DATA EXTRACT —

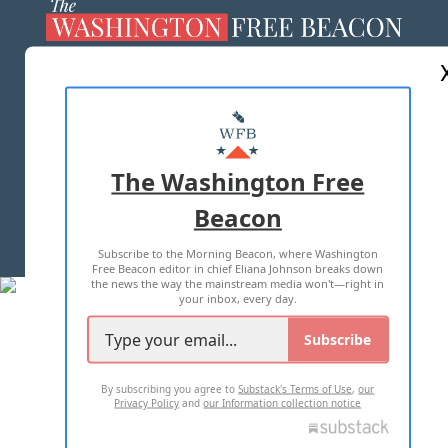
ABOUT US
MASTHEAD
ADVERTISE WITH US
The Washington Free
Beacon
TERMS OF USE
PRIVACY POLICY
Subscribe to the Morning Beacon, where Washington
2026 ALL RIGHTS RESERVED
Free Beacon editor in chief Eliana Johnson breaks down
the news the way the mainstream media won't—right in
your inbox, every day.
Subscribe
By subscribing you agree to
Substack's Terms of Use
,
our
Privacy Policy
and
our Information collection notice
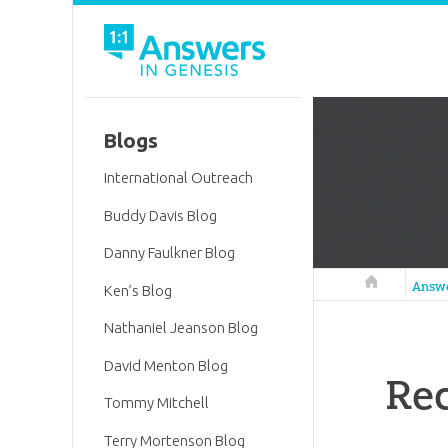
Blogs
International Outreach
Buddy Davis Blog
Danny Faulkner Blog
Answers in 
Answ
Ken’s Blog
Nathaniel Jeanson Blog
David Menton Blog
Rec
Tommy Mitchell
Terry Mortenson Blog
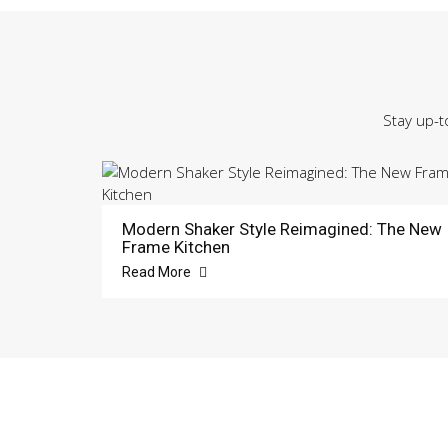
Stay up-t
Modern Shaker Style Reimagined: The New
Frame Kitchen
Read More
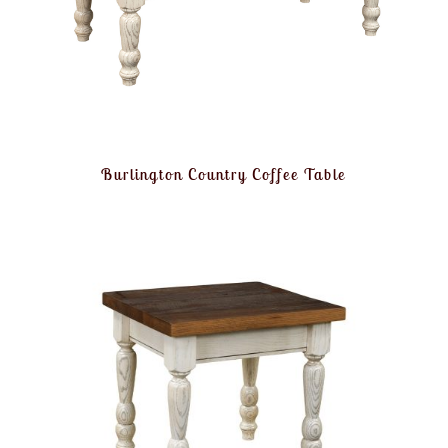
Burlington Country Coffee Table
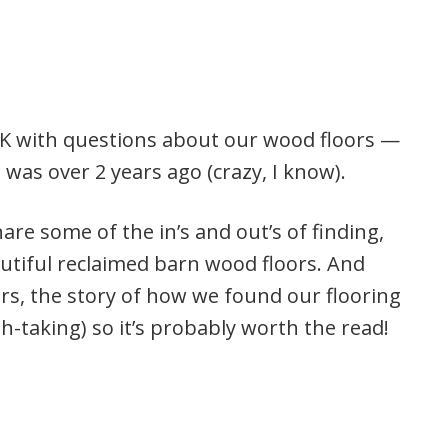
WEEK with questions about our wood floors —
was over 2 years ago (crazy, I know).
hare some of the in’s and out’s of finding,
autiful reclaimed barn wood floors. And
ors, the story of how we found our flooring
th-taking) so it’s probably worth the read!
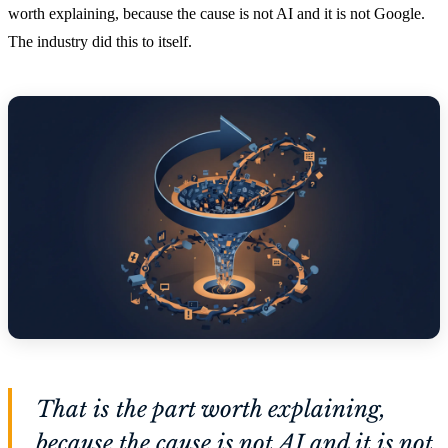
worth explaining, because the cause is not AI and it is not Google.
The industry did this to itself.
That is the part worth explaining,
because the cause is not AI and it is not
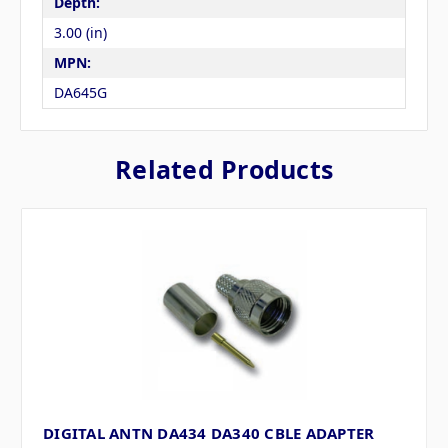
Depth:
3.00 (in)
MPN:
DA645G
Related Products
DIGITAL ANTN DA434 DA340 CBLE ADAPTER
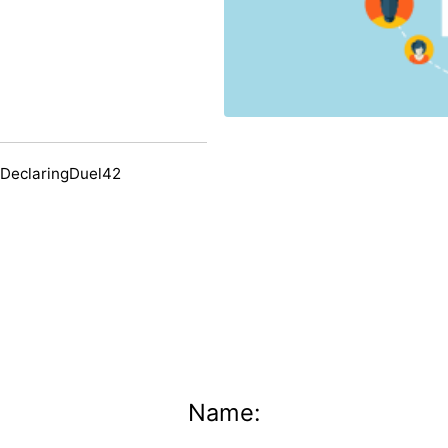
 DeclaringDuel42
Name:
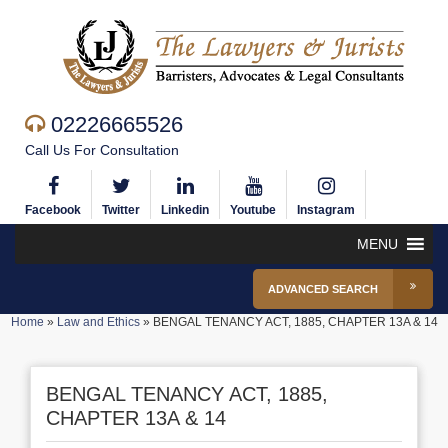
02226665526
Call Us For Consultation
Facebook
Twitter
Linkedin
Youtube
Instagram
MENU
ADVANCED SEARCH
Home
»
Law and Ethics
»
BENGAL TENANCY ACT, 1885, CHAPTER 13A & 14
BENGAL TENANCY ACT, 1885,
CHAPTER 13A & 14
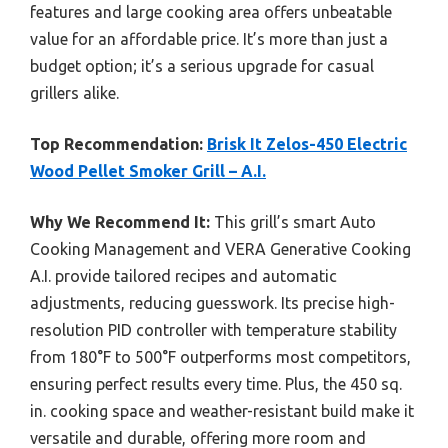
features and large cooking area offers unbeatable
value for an affordable price. It’s more than just a
budget option; it’s a serious upgrade for casual
grillers alike.
Top Recommendation:
Brisk It Zelos-450 Electric
Wood Pellet Smoker Grill – A.I.
Why We Recommend It:
This grill’s smart Auto
Cooking Management and VERA Generative Cooking
A.I. provide tailored recipes and automatic
adjustments, reducing guesswork. Its precise high-
resolution PID controller with temperature stability
from 180°F to 500°F outperforms most competitors,
ensuring perfect results every time. Plus, the 450 sq.
in. cooking space and weather-resistant build make it
versatile and durable, offering more room and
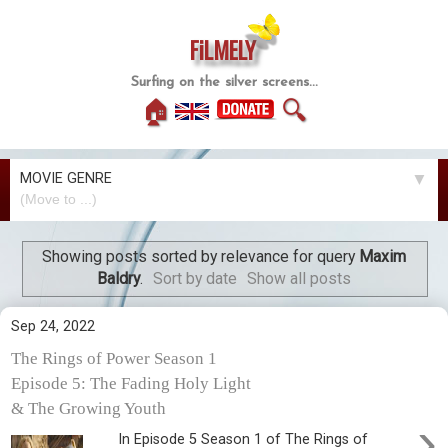
FiLMELY
Surfing on the silver screens...
🏠
🔍
MOVIE GENRE
▼
Showing posts sorted by relevance for query
Maxim
Baldry
.
Sort by date
Show all posts
Sep 24, 2022
The Rings of Power Season 1
Episode 5: The Fading Holy Light
& The Growing Youth
›
In Episode 5 Season 1 of The Rings of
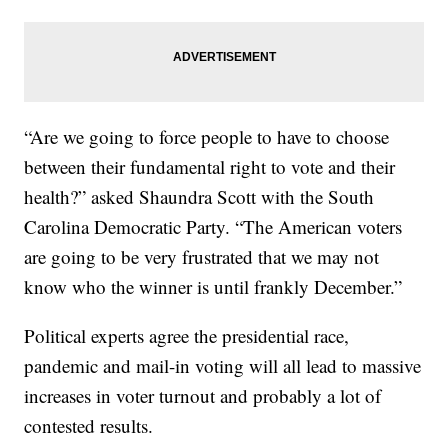
“Are we going to force people to have to choose
between their fundamental right to vote and their
health?” asked Shaundra Scott with the South
Carolina Democratic Party. “The American voters
are going to be very frustrated that we may not
know who the winner is until frankly December.”
Political experts agree the presidential race,
pandemic and mail-in voting will all lead to massive
increases in voter turnout and probably a lot of
contested results.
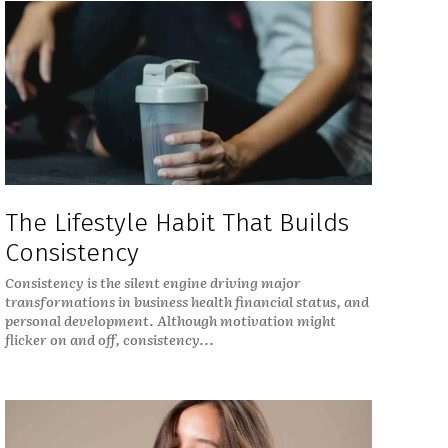
The Lifestyle Habit That Builds
Consistency
Consistency is the silent engine driving major
transformations in business health financial status, and
personal development. Although motivation might
flicker on and off, consistency...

TASK DESCRIPTION —
Show every line from the entries above in which "Rings" appears.

ANSWER TO THIS TASK —
The Rings of Power Season 1
In Episode 5 Season 1 of The Rings of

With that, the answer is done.